Dipartimento di Elettronica, Informazione e Bioingegneria, Politecnico di Milano, Milan, Italy.
The German Research Center for Artificial Intelligence (DFKI), Berlin, Germany.
Bioinformatics. 2019 Mar 1;35(5):729-736. doi: 10.1093/bioinformatics/bty688.
We previously proposed a paradigm shift in genomic data management, based on the Genomic Data Model (GDM) for mediating existing data formats and on the GenoMetric Query Language (GMQL) for supporting, at a high level of abstraction, data extraction and the most common data-driven computations required by tertiary data analysis of Next Generation Sequencing datasets.
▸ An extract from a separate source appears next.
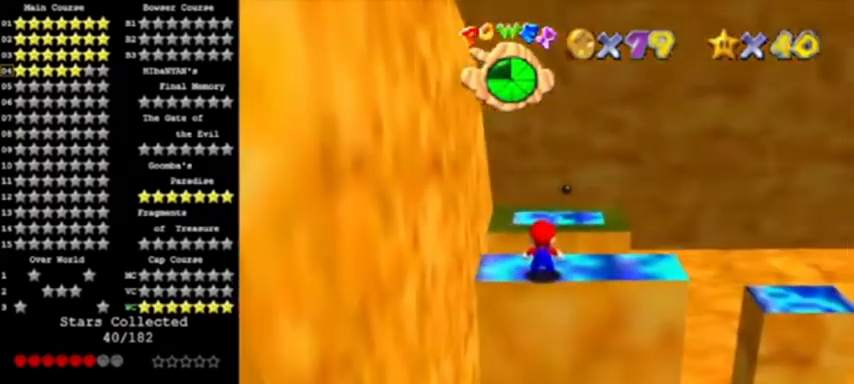
{"buttons": [], "left_stick": "center", "events": []}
Here, we present a new GMQL-based system with enhanced accessibility, portability, scalability and performance.
The new system has a well-designed modular architecture featuring: (i) an intermediate representation supporting many different implementations (including Spark, Flink and SciDB); (ii) a high-level technology-independent repository abstraction, supporting different repository technologies (e.g., local file system, Hadoop File System, database or others); (iii) several system interfaces, including a user-friendly Web-based interface, a Web Service interface, and a programmatic interface for Python language. Biological use case examples, using public ENCODE, Roadmap Epigenomics and TCGA datasets, demonstrate the relevance of our work.
The GMQL system is freely available for non-commercial use as open source project at: http://www.bioinformatics.deib.polimi.it/GMQLsystem/.
Supplementary data are available at Bioinformatics online.
我们之前提出了一种基于基因组数据模型(GDM)来协调现有数据格式的基因组数据管理范式转变,并提出了 GenoMetric 查询语言(GMQL)来支持下一代测序数据集的三级数据分析所需的高级数据提取和最常见的数据驱动计算。在这里,我们提出了一个具有增强的可访问性、可移植性、可扩展性和性能的新基于 GMQL 的系统。
新系统具有精心设计的模块化架构,其特点包括:(i)支持多种不同实现的中间表示(包括 Spark、Flink 和 SciDB);(ii)高级与技术无关的存储库抽象,支持不同的存储库技术(例如本地文件系统、Hadoop 文件系统、数据库或其他);(iii)几个系统接口,包括用户友好的基于 Web 的接口、Web 服务接口和用于 Python 语言的编程接口。使用公共 ENCODE、Roadmap Epigenomics 和 TCGA 数据集的生物学用例示例,证明了我们工作的相关性。
GMQL 系统作为开源项目免费提供给非商业用途,可在以下网址获得:http://www.bioinformatics.deib.polimi.it/GMQLsystem/。
补充数据可在生物信息学在线获得。